Diumumkan melalui video yang diposting oleh anggota DPR California Chris Ward di saluran Stop Killing Games di YouTube, undang-undang AB-1921, yang dikenal sebagai Protect Our Games Act, telah disetujui dengan suara 43-16. Informasi ini disebarluaskan oleh seorang relawan kampanye di posting Reddit, yang mengonfirmasi bahwa ini berhasil dengan “dukungan kuat dari Demokrat dan dua suara dari Republik,” sementara suara menolak datang dari satu Demokrat dan 15 suara Republik.

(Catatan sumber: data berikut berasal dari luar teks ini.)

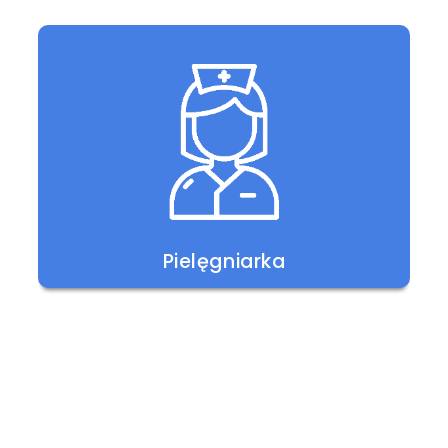
Pielęgniarka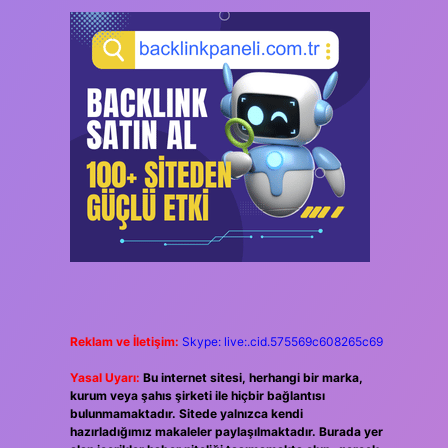
Reklam ve İletişim:
Skype: live:.cid.575569c608265c69
Yasal Uyarı:
Bu internet sitesi, herhangi bir marka,
kurum veya şahıs şirketi ile hiçbir bağlantısı
bulunmamaktadır. Sitede yalnızca kendi
hazırladığımız makaleler paylaşılmaktadır. Burada yer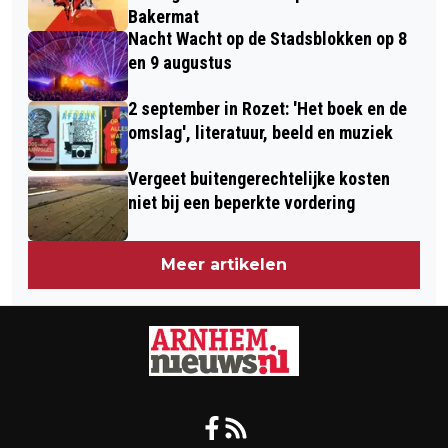
Bakermat
Nacht Wacht op de Stadsblokken op 8
en 9 augustus
2 september in Rozet: 'Het boek en de
omslag', literatuur, beeld en muziek
Vergeet buitengerechtelijke kosten
niet bij een beperkte vordering
Meer artikelen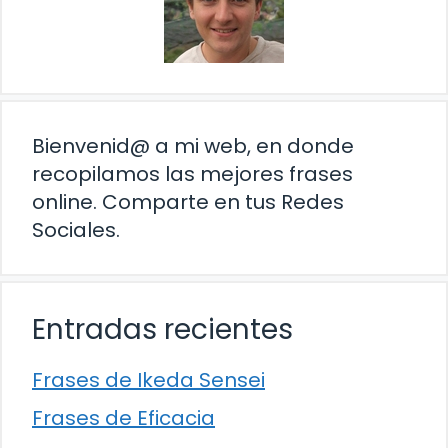
Bienvenid@ a mi web, en donde
recopilamos las mejores frases
online. Comparte en tus Redes
Sociales.
Entradas recientes
Frases de Ikeda Sensei
Frases de Eficacia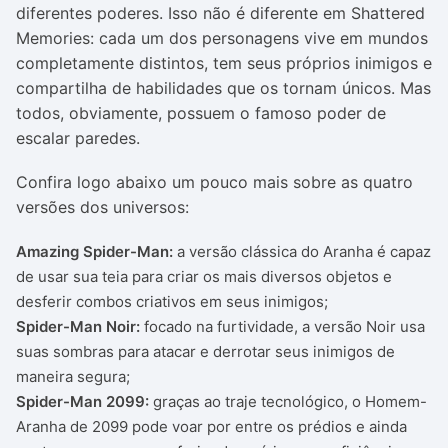
diferentes poderes. Isso não é diferente em Shattered
Memories: cada um dos personagens vive em mundos
completamente distintos, tem seus próprios inimigos e
compartilha de habilidades que os tornam únicos. Mas
todos, obviamente, possuem o famoso poder de
escalar paredes.
Confira logo abaixo um pouco mais sobre as quatro
versões dos universos:
Amazing Spider-Man:
a versão clássica do Aranha é capaz
de usar sua teia para criar os mais diversos objetos e
desferir combos criativos em seus inimigos;
Spider-Man Noir:
focado na furtividade, a versão Noir usa
suas sombras para atacar e derrotar seus inimigos de
maneira segura;
Spider-Man 2099:
graças ao traje tecnológico, o Homem-
Aranha de 2099 pode voar por entre os prédios e ainda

Pencapaian ini menandai momen penting bagi Stop Killing Games, yang telah mendukung undang-undang ini sebagai bagian dari perjuangannya untuk menjaga keberlangsungan video game. Dengan undang-undang ini, harapan bahwa lebih banyak game dapat bertahan hidup di tengah perubahan industri menjadi nyata.
Ward menjelaskan, “Sekarang undang-undang ini berada di senat negara bagian, dan kita akan dapat membahasnya dalam komite pada bulan Juni,” jelasnya penuh semangat. “Ide ini muncul dari seorang pemilih di San Diego yang sudah bosan melihat game mereka mati setelah pembelian. Jadi, bagi kalian yang tinggal di California, hubungi senator negara bagian kalian dan jelaskan sebagai gamer atau pengembang kenapa hal ini penting bagi kalian. Kami berjuang untuk perlindungan konsumen kalian agar bisa menikmati semua game ini.”

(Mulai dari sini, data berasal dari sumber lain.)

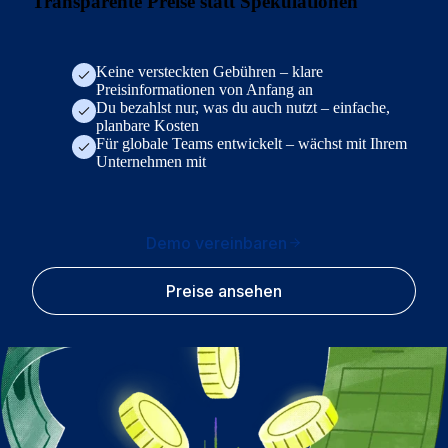
Transparente Preise statt Spekulationen
Keine versteckten Gebühren – klare
Preisinformationen von Anfang an
Du bezahlst nur, was du auch nutzt – einfache,
planbare Kosten
Für globale Teams entwickelt – wächst mit Ihrem
Unternehmen mit
Demo vereinbaren
Preise ansehen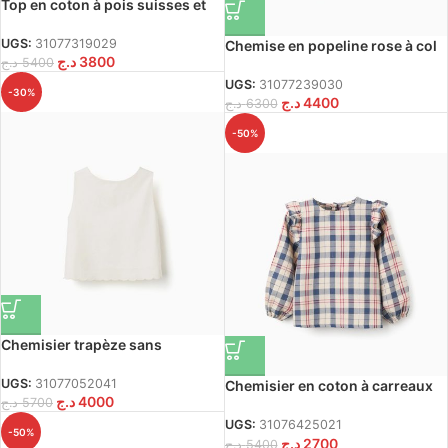
Top en coton à pois suisses et
col carré pour filles, orange
saumon
UGS:
31077319029
Chemise en popeline rose à col
د.ج
3800
د.ج
5400
festonné et brodé pour fille
UGS:
31077239030
-30%
د.ج
4400
د.ج
6300
-50%
Chemisier trapèze sans
manches à ourlet festonné pour
filles, blanc
UGS:
31077052041
Chemisier en coton à carreaux
د.ج
4000
د.ج
5700
pour filles ‘B&S’,
beige/bleu/rouge
UGS:
31076425021
-50%
د.ج
2700
د.ج
5400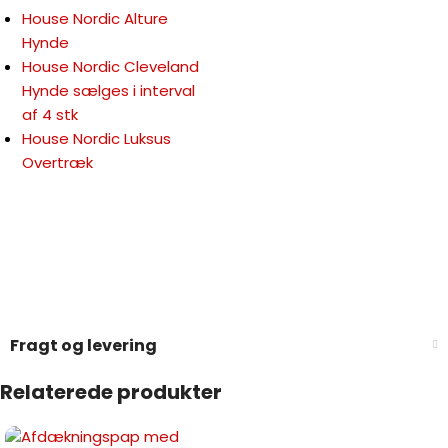
House Nordic Alture
Hynde
House Nordic Cleveland
Hynde sælges i interval
af 4 stk
House Nordic Luksus
Overtræk
Fragt og levering
Relaterede produkter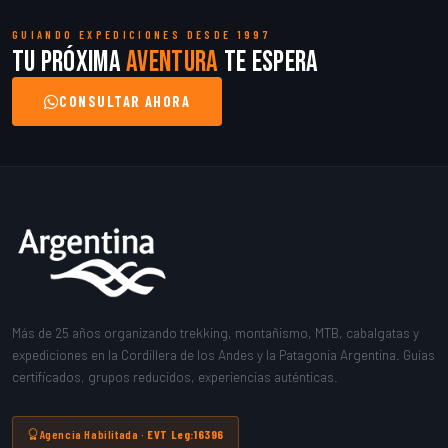
GUIANDO EXPEDICIONES DESDE 1997
Tu próxima
aventura
te espera
CONSULTAR AHORA
Más de 25 años organizando trekking, montañismo, MTB, cabalgatas y
expediciones en la Cordillera de los Andes y la Patagonia Argentina. Guías
certificados, grupos reducidos, experiencias auténticas.
Agencia Habilitada ·
EVT Leg:16396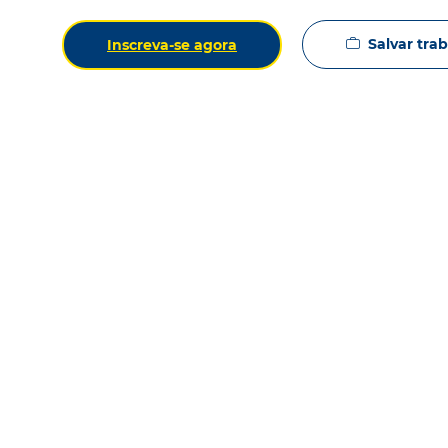
Salvar tra
Inscreva-se agora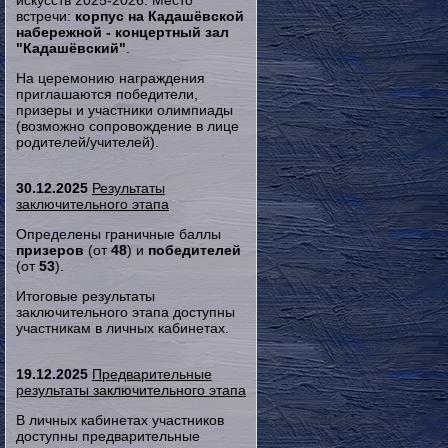
искусств 2025-2026. Место
встречи:
корпус на Кадашёвской
набережной - концертный зал
"Кадашёвский"
.
На церемонию награждения
приглашаются победители,
призеры и участники олимпиады
(возможно сопровождение в лице
родителей/учителей).
30.12.2025
Результаты
заключительного этапа
Определены граничные баллы
призеров
(от
48
) и
победителей
(от
53
).
Итоговые результаты
заключительного этапа доступны
участникам в личных кабинетах.
19.12.2025
Предварительные
результаты заключительного этапа
В личных кабинетах участников
доступны предварительные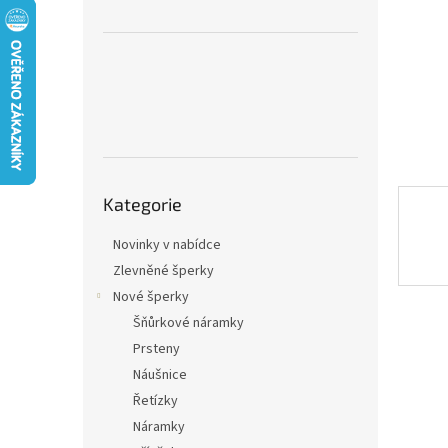
n
e
l
Přeskočit
Kategorie
kategorie
Novinky v nabídce
Zlevněné šperky
Nové šperky
Šňůrkové náramky
Prsteny
Náušnice
Řetízky
Náramky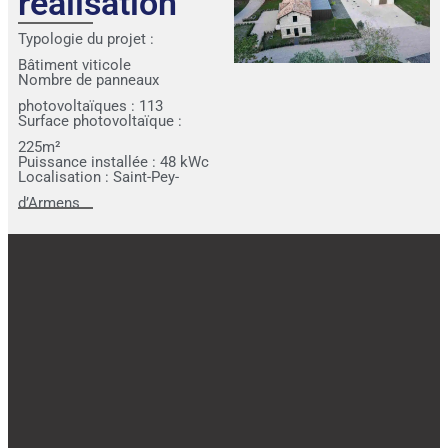
réalisation
Typologie du projet :
Bâtiment viticole
Nombre de panneaux
photovoltaïques : 113
Surface photovoltaïque :
225m²
Puissance installée : 48 kWc
Localisation : Saint-Pey-
d’Armens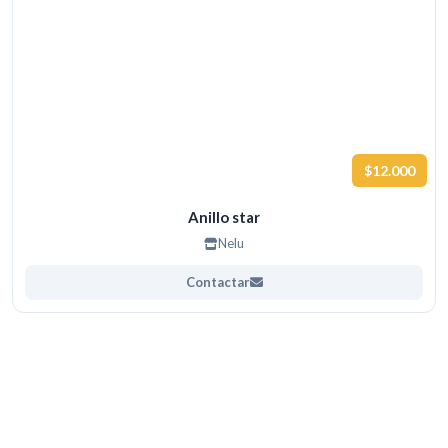
$12.000
Anillo star
Nelu
Contactar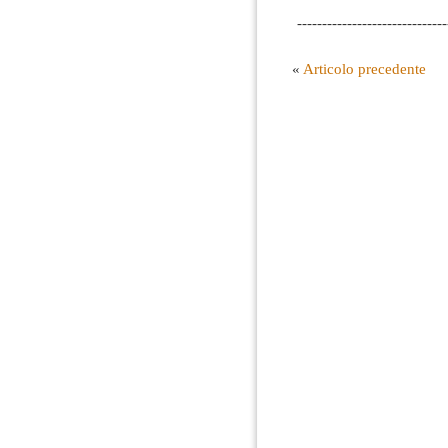
------------------------------
«
Articolo precedente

Menurut Stop Killing Games, undang-undang AB-1921 akan mewajibkan perusahaan game untuk memberikan pemberitahuan 60 hari sebelum menutup dukungan untuk game yang tergantung pada server. Pengembang juga harus memberi opsi bagi pemilik untuk terus bermain atau memberikan pengembalian dana setelah penutupan. Pilihan pertama bisa melalui server komunitas atau akses offline dalam bentuk tertentu.

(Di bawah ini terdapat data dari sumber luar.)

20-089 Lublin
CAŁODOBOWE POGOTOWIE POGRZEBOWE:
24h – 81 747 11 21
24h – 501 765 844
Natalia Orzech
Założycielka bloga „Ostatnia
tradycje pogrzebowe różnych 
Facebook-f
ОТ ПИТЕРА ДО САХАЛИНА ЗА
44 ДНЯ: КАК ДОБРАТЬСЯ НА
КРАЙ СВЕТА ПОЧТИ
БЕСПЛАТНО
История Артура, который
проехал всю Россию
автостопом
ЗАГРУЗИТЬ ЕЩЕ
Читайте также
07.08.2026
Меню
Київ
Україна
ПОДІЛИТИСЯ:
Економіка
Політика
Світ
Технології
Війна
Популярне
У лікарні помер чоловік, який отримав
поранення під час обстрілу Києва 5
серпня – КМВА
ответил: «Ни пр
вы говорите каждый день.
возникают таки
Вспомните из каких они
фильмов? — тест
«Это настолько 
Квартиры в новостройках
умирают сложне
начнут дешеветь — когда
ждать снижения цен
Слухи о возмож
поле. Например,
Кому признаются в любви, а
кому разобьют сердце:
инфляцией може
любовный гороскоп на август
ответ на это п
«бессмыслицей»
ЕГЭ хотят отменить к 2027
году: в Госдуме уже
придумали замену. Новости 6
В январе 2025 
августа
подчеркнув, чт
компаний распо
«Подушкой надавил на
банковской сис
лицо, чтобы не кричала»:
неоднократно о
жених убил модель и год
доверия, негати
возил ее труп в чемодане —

Ide-ide ini bukan hal baru bagi Stop Killing Games. YouTuber Ross Scott memulai gerakan konsumen ini pada April 2024 setelah berita bahwa Ubisoft akan menghapus dan menutup game balapan dunia terbuka mereka, The Crew, yang meninggalkan pemilik tanpa akses. Tujuan dari gerakan ini adalah untuk menjaga keberlangsungan game—baik yang bagus maupun yang buruk—di industri yang kini cenderung membatasi akses pemain terhadap pengalaman bermain. Beberapa contoh terbaru termasuk Concord, Anthem, dan Highguard.
Inisiatif Warga Eropa dari Stop Killing Games mendapatkan 1 juta tanda tangan yang belum diverifikasi pada Juli 2025 dan kemudian mengumpulkan 1,3 juta tanda tangan pada Januari tahun ini. Politisi Eropa membahas tujuan untuk melestarikan game bulan ini dan diharapkan memberikan tanggapan dalam beberapa minggu ke depan. Ini menunjukkan bahwa isu ini menarik perhatian di tingkat internasional.
Ward menambahkan, masih banyak pekerjaan yang harus dilakukan sebelum Stop Killing Games mencapai tujuannya untuk menjaga game tetap berjalan meskipun penerbit ingin mencabutnya. Di sisi lain, Sony baru saja mengumumkan bahwa mereka akan menghapus dan menutup game PlayStation 5 berjudul Destruction AllStars. Publisher 2K juga mengumumkan akan menghapus dan menutup fungsi online untuk Lego 2K Drive dalam beberapa minggu terakhir.